Selected extract:
──────

Becca's story: "I have been on quite a journey"
Over the years I have been on quite a journey.
When I was 14 years old I started hearing voices and hallucinating. A few months later, when I turned 15, I became very withdrawn and began to experience severe depression.
I started to self-harm and had suicidal thoughts. At the time I never believed that I would make it to my 16th birthday. I also began restricting the amount I was eating in order to control what was going on in my life. At 16 years old I was diagnosed with anorexia nervosa and depression. Aged 17, I was diagnosed with anxiety and I am now 19 years old.
When I first started talking about my mental health to others that were close to me there was a lot of tension and arguments, because I told them how I was really feeling. Since then, which was a few years ago, I haven’t felt comfortable openly talking about my mental health with those close to me, but I feel able to talk to people I don’t know so well.
However, I do have a few friends that have been consistently supportive throughout the years which I am very grateful for. Talking to other people online with the same or similar experiences has been really helpful for me.
There are a few things that really haven’t helped along the way. The lack of understanding and support from staff at school due to the stigma around mental health made it incredibly difficult for me to talk about my mental health because when I did tell some staff how I was feeling they would say that I was using my illnesses as an excuse, that I wasn’t helping myself and that there was nothing that they could do to help. As a result of this I became more isolated and withdrawn. It was just reinforcing the thoughts that I already had: no one cared and I was too difficult to help.

──────

Record set:
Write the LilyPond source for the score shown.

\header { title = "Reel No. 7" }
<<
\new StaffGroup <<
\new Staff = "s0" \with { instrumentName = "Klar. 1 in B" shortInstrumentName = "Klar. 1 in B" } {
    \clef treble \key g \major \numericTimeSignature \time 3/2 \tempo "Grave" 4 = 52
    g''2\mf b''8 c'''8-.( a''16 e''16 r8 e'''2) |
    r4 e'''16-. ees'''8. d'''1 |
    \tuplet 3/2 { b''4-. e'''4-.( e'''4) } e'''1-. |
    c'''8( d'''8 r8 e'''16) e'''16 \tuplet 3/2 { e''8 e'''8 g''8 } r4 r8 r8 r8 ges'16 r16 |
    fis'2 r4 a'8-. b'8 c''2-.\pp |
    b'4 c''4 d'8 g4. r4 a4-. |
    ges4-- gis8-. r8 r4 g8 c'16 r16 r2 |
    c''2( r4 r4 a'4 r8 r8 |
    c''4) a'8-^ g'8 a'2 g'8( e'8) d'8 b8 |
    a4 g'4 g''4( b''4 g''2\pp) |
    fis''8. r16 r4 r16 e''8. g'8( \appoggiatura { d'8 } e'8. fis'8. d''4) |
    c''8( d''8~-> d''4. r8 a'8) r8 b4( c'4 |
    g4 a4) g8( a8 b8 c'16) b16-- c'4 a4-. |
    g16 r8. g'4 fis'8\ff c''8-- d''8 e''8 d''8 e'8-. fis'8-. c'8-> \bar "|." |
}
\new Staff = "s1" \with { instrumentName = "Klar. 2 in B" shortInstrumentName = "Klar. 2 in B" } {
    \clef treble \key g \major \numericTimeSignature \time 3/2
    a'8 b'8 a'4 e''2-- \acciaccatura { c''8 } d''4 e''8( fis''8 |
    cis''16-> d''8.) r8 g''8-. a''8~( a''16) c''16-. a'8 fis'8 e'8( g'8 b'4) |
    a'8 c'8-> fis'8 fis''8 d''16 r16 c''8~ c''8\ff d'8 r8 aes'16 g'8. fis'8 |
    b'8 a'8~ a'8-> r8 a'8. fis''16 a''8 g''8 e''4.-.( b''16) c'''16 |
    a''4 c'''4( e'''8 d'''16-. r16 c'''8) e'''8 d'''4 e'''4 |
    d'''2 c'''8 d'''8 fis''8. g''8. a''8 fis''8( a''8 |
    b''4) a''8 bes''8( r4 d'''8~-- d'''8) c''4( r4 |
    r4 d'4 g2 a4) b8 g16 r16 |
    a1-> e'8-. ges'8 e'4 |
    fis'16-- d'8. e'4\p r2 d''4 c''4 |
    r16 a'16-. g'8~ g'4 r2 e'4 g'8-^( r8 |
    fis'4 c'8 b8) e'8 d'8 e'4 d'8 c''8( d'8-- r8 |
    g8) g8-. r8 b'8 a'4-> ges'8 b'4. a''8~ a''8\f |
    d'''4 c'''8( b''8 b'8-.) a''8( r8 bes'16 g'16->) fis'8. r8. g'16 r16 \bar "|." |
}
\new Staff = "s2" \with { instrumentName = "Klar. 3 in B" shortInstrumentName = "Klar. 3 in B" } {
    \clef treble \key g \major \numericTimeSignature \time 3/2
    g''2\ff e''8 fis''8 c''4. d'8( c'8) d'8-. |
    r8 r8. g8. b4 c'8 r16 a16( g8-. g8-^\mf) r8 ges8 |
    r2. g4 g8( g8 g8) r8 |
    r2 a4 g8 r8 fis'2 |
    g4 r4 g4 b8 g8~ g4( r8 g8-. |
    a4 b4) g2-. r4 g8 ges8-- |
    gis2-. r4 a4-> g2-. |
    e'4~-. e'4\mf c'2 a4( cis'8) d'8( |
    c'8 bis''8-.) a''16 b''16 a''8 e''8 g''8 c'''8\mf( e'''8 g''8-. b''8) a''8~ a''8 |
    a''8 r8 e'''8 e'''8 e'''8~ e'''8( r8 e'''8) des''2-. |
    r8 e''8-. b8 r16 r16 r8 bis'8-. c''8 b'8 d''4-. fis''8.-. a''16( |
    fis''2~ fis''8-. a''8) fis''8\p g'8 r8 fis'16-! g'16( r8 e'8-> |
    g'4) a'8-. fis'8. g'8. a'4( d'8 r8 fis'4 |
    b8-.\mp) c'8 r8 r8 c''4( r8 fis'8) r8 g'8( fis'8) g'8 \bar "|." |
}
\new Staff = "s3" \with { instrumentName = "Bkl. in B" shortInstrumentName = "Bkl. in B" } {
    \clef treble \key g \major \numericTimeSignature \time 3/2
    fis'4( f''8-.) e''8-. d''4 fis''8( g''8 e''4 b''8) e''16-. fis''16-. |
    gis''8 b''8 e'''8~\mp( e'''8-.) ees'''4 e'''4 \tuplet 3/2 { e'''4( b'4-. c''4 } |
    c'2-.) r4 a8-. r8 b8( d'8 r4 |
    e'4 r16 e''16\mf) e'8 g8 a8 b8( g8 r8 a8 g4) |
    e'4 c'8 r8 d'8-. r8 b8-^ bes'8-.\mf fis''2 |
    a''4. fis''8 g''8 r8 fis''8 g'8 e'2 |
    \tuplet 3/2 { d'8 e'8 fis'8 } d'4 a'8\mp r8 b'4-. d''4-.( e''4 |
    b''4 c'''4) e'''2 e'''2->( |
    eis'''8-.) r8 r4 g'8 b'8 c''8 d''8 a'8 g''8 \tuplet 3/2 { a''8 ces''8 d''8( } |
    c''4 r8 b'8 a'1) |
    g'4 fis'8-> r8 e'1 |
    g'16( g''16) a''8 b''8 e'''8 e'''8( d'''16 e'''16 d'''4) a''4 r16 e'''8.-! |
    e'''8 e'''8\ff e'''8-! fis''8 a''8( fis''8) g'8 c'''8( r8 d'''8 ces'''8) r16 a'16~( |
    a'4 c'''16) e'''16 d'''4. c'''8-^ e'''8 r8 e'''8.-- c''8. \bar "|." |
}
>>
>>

──────

Exercise: Continue Becca's account of her mental health from its final sentence, in the same first-person voice.

Answer to this exercise:
I would put even more barriers up and wouldn’t let people in. It got to the point that when staff asked if I was okay I would just say "Yeah" and not a word more.
Looking back to three years ago I wish I knew that there are people out there that really do care and that I wasn’t alone. I also wish I knew that I wasn’t going to be suicidal and unwell forever and that things really do get better if you have the right support networks around you.
Now my friends and family know more about my illnesses, things have got better when it comes to talking about my mental health. I still struggle from time to time but mentally I am in a much better place now. I’m not anywhere near as suicidal as I was a few years ago when I had suicidal thoughts every day. My eating habits have improved as well.
I’ve still got some way to go but I’m heading in the right direction.